Vor einigen Wochen wurden die Betreiber bekannt gegeben, die eine Lizenz von dem hessischen Innenministerium für Sportwetten erhalten sollten. Die maximale Anzahl der Lizenzen wurde dabei auf 20 festgesetzt. Da es allerdings sehr viel mehr Bewerber gab, war schon im Voraus abzusehen, dass viele Bewerber leer ausgehen würden. Das Innenministerium wählte nach einem Vergabesystem die in seinen Augen 20 besten Betreiber aus, die die höchste Punktzahl bei den Vergabekriterien erreichten. Im August wurden dann die 20 ausgewählten Betreiber von dem hessischen Innenministerium bekannt gegeben. Die 21 Betreiber, die leer ausgingen drohten zum Teil mit Klagen gegen diesen Beschluss.

Wie die Betreiber es auch angekündigt hatten, gab es eine Klagewelle von zwölf Klagen von Anbietern, die bei der Vergabe leer ausgegangen sind, darunter auch der große Anbieter Tipico, der über 850 Wett-Annahmestellen in Deutschland betreibt und über 5000 Mitarbeiter beschäftigt. Das Verwaltungsgericht in Wiesbaden hat nun dem hessischen Innenministerium untersagt diese Lizenzen auszuhändigen. Dadurch verzögert sich die Vergabe der Sportwettelizenzen noch weiter. Natürlich legte das Innenministerium von Hessen Beschwerde gegen den Beschluss des Verwaltungsgerichtes ein. Sie möchten die Konzessionen sobald wie möglich ausstellen, damit der Sportwettenmarkt in Deutschland alsbald reguliert werden kann.

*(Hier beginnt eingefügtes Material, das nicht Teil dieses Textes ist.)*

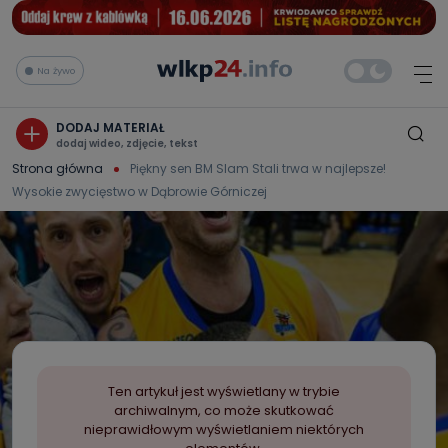
Na żywo
DODAJ MATERIAŁ
dodaj wideo, zdjęcie, tekst
Strona główna
Piękny sen BM Slam Stali trwa w najlepsze!
Wysokie zwycięstwo w Dąbrowie Górniczej
Ten artykuł jest wyświetlany w trybie
archiwalnym, co może skutkować
nieprawidłowym wyświetlaniem niektórych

Jedes Jahr setzen deutsche Spieler bei Sportwetten in etwa 4 -8 Milliarden Euro ein. Durch die Regulierung dieses Marktes sollen Online Sportwetten reguliert werden, damit der Staat es einerseits kontrollieren kann und andererseits auch Einnahmen durch die Steuern hat. Die Anbieter, die den Konzessionszuschlag erhalten haben sind jetzt natürlich enttäuscht, da sich die Vergabe noch mehr in die Länge zieht und die Anbieter dadurch noch länger warten müssen, bis sie ihre Dienste auch online anbieten dürfen. Es wird sich zeigen, wie es jetzt mit der Vergabe der Sportwettenlizenzen in Deutschland weitergehen wird.